[Supplied records]

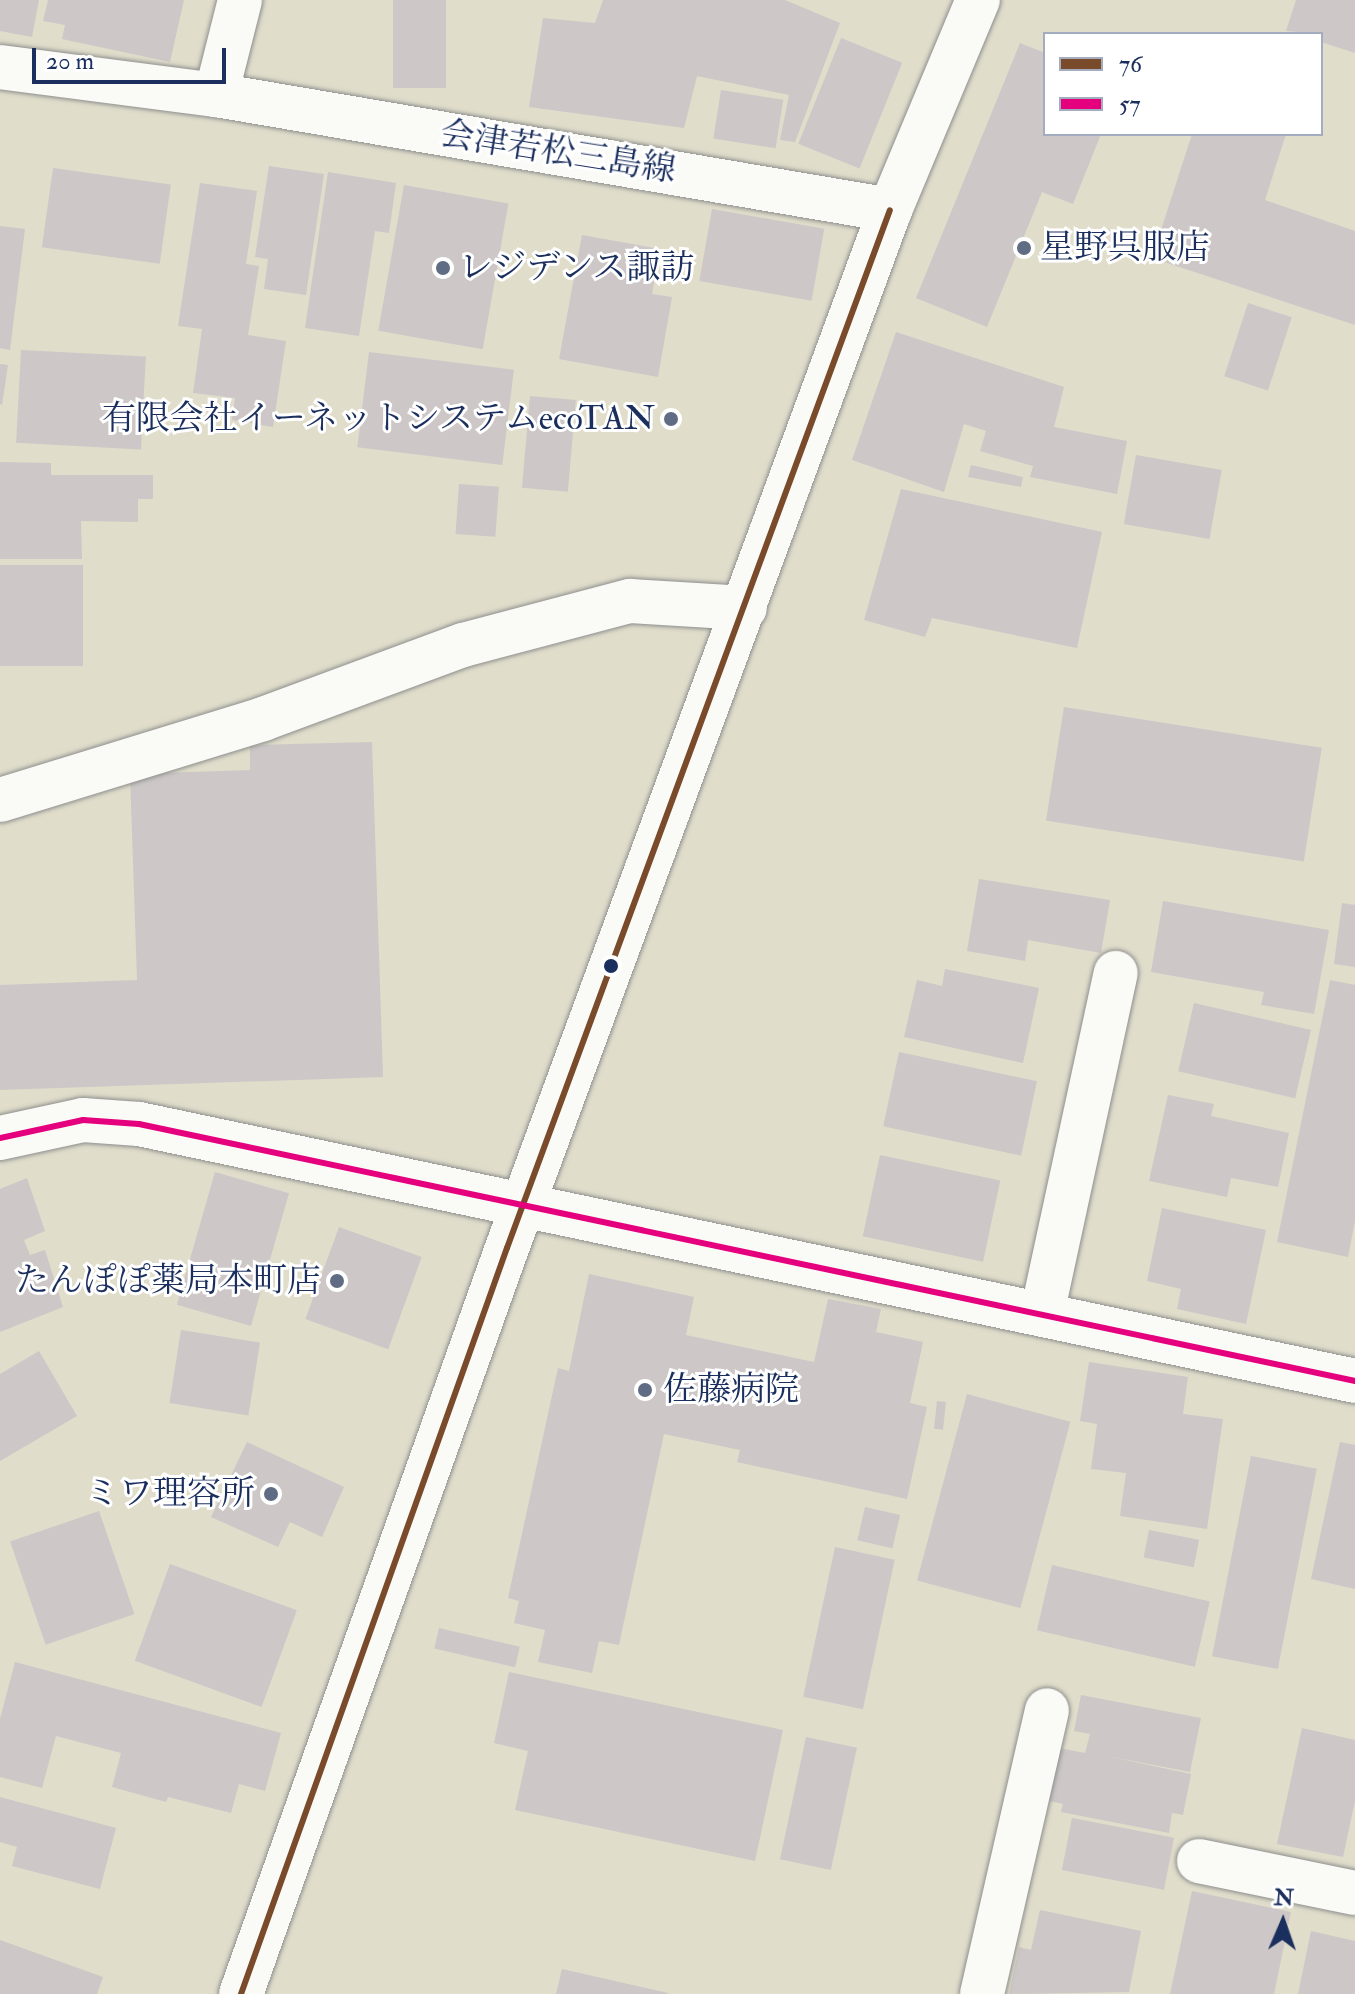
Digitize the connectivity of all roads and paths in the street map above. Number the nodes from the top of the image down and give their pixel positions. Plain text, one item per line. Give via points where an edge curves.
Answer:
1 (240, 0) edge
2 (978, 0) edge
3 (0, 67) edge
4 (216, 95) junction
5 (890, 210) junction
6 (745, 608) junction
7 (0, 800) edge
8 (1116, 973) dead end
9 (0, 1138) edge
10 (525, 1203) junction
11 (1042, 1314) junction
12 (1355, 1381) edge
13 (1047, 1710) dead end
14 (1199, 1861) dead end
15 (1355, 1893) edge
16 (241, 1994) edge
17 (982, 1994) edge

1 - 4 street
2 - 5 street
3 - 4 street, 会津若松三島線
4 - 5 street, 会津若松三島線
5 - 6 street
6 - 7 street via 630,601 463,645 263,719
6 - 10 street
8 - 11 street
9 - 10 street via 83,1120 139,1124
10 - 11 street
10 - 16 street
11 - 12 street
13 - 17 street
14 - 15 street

[/Supplied records]
[Supplied records]

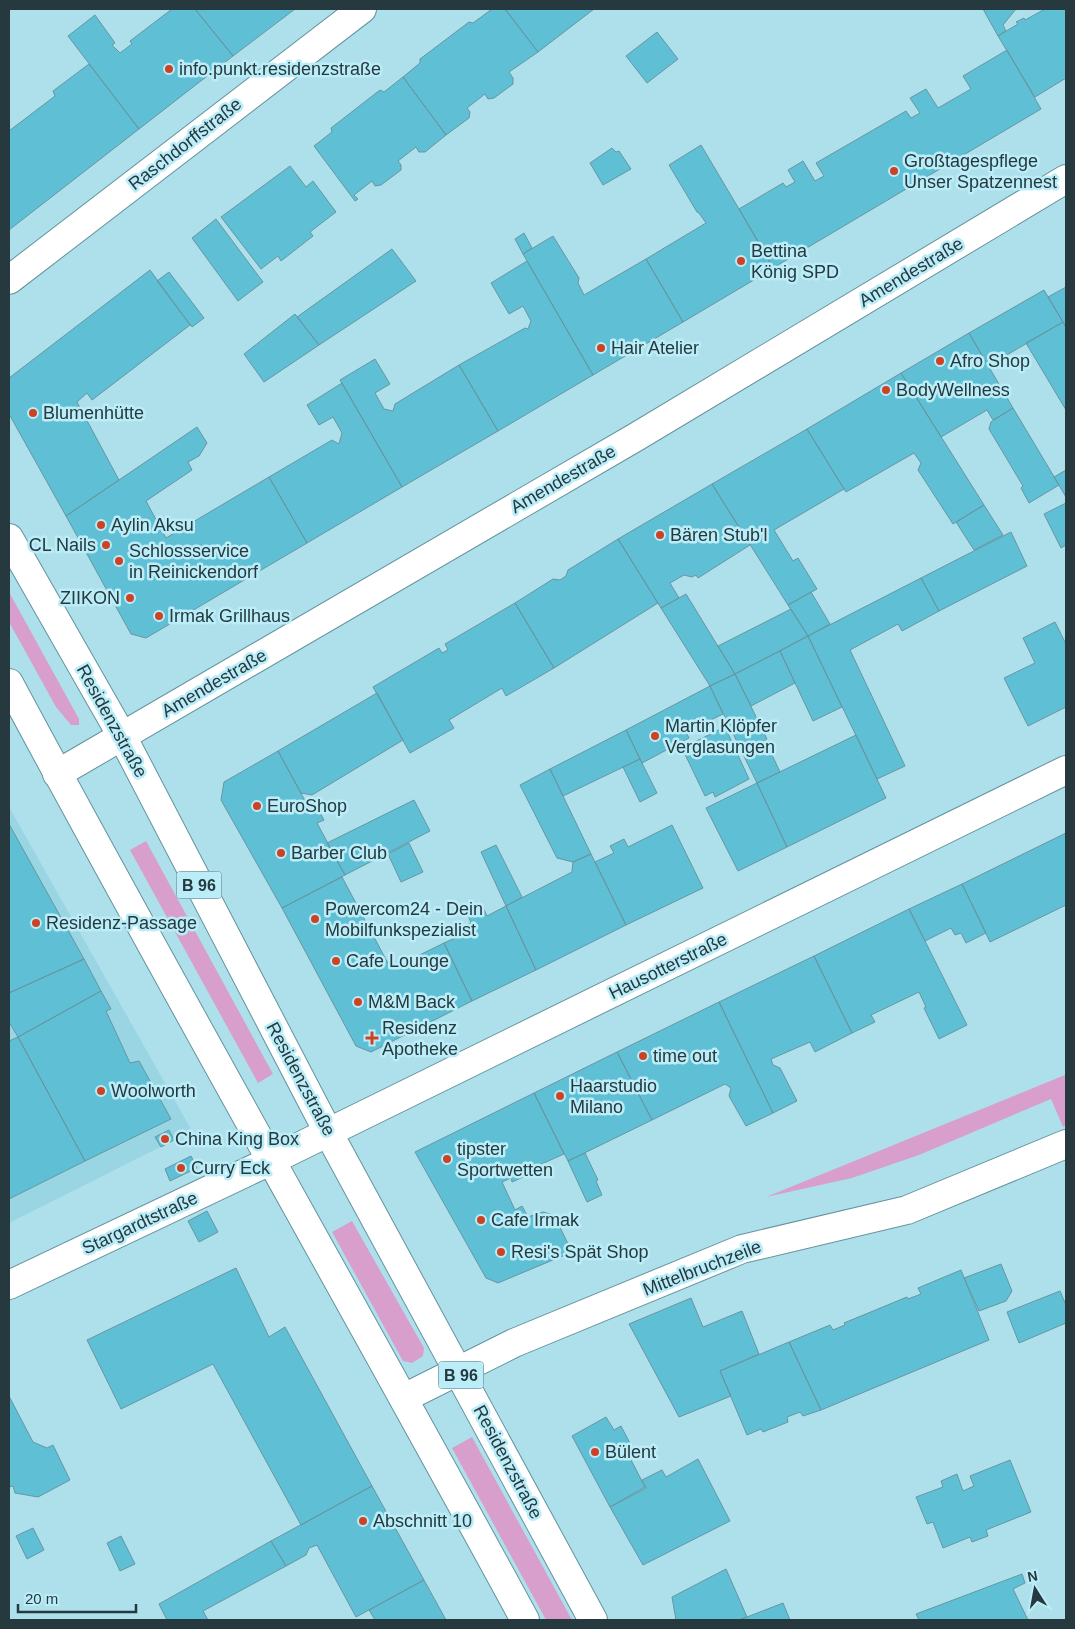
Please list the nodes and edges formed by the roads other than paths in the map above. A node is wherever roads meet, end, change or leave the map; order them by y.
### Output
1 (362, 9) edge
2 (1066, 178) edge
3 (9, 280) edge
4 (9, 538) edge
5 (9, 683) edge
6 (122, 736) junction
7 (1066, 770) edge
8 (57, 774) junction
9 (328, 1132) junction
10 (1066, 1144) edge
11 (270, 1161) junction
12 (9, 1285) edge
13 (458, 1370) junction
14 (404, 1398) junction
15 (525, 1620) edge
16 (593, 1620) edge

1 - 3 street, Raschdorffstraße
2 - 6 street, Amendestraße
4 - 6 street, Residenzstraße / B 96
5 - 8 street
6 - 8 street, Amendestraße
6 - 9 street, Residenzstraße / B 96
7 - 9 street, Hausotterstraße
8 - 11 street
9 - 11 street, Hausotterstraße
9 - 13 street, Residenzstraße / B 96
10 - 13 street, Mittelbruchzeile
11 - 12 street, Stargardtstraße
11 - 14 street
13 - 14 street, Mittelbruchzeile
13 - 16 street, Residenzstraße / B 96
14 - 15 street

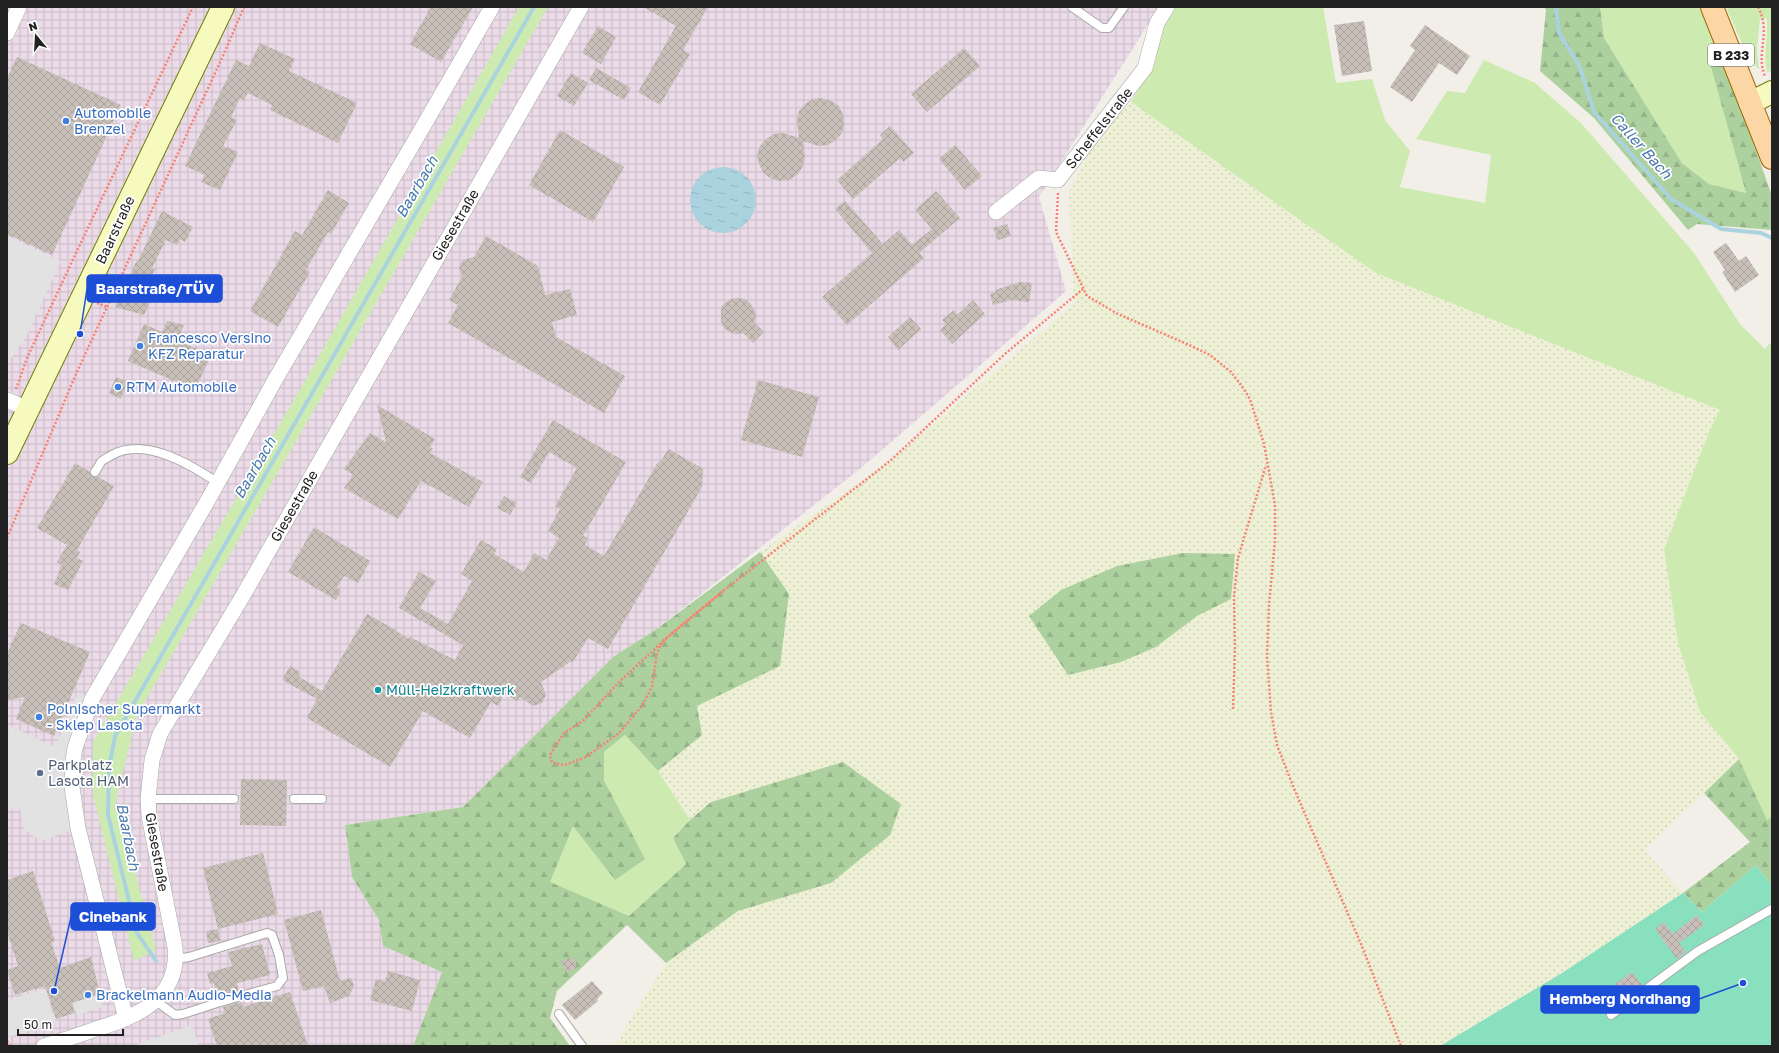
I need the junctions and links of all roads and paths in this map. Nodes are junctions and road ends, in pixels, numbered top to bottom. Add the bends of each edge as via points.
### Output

[/Supplied records]
[Supplied records]

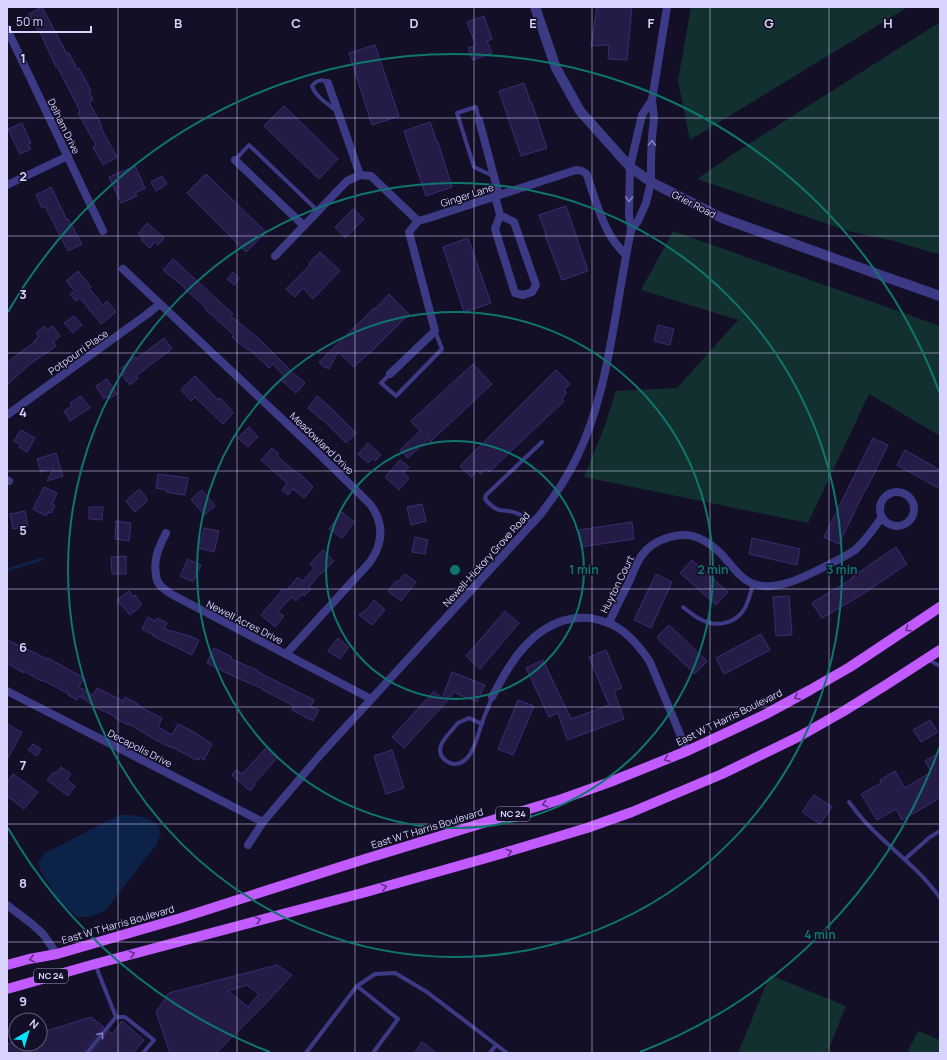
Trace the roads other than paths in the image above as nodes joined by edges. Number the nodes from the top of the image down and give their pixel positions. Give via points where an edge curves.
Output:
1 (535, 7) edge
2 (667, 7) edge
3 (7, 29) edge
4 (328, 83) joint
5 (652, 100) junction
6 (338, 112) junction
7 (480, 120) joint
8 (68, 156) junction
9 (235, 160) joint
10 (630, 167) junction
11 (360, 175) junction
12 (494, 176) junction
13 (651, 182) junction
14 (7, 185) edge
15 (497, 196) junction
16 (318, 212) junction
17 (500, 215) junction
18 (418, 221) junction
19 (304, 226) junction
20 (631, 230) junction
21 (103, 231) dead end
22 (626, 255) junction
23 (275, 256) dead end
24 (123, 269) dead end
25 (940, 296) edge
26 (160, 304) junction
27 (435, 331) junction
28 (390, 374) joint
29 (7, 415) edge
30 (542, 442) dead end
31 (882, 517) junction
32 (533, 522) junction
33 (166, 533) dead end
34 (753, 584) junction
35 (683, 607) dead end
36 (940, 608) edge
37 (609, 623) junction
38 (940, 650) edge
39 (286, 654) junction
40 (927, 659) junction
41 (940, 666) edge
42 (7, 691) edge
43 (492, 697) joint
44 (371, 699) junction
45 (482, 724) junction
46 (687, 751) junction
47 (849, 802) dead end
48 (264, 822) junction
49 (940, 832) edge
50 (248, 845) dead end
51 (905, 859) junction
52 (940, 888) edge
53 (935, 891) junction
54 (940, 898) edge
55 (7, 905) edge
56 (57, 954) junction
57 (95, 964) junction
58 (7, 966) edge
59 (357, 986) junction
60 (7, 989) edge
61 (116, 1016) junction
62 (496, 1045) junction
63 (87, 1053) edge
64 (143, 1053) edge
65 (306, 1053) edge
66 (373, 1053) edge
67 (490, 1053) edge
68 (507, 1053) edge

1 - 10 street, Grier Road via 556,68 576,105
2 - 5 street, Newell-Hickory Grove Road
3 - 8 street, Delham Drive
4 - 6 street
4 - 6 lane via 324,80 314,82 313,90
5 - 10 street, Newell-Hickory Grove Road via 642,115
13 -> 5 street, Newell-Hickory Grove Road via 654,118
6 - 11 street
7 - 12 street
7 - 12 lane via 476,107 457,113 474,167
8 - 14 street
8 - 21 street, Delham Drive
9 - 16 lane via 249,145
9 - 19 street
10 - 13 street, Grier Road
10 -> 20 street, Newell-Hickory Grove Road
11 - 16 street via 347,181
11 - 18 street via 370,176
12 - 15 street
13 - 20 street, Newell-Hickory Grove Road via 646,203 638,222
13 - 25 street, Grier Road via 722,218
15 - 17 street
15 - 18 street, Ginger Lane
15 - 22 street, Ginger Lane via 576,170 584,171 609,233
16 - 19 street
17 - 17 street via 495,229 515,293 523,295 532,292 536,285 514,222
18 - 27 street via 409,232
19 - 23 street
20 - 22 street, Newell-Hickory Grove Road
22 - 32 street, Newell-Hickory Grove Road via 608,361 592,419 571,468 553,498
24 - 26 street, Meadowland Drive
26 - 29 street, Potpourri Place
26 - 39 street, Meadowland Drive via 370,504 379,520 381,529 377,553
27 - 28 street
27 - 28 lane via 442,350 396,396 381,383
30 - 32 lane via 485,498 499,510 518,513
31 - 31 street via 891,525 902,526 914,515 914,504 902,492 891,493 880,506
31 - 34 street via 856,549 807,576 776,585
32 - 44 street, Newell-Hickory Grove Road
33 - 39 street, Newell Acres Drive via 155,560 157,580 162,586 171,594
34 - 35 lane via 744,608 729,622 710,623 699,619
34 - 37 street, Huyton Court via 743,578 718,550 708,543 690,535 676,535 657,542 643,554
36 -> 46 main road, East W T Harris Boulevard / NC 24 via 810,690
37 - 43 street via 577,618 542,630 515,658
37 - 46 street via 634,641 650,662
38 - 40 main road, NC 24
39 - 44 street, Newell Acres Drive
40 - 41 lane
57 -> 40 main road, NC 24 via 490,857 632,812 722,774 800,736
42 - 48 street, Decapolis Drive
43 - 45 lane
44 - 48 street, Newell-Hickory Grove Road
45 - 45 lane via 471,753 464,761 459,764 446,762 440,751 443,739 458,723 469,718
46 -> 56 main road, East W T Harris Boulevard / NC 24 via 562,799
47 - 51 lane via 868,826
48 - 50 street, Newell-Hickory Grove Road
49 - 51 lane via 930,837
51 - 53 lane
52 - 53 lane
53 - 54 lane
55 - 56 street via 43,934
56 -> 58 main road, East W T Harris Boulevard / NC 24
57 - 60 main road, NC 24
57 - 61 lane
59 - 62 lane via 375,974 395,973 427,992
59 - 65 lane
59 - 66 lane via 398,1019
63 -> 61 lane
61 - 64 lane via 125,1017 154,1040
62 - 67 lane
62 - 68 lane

[/Supplied records]

--- To do ---
Of the lines above, show those in which "image" appears.

--- Response for this exercise ---
Digitize the connectivity of all roads and paths in the street map above. Number the nodes from the top of the image down and give their pixel positions. Plain text, one item per line. Give via points where an edge curves.
Trace the roads other than paths in the image above as nodes joined by edges. Number the nodes from the top of the image down and give their pixel positions. Give via points where an edge curves.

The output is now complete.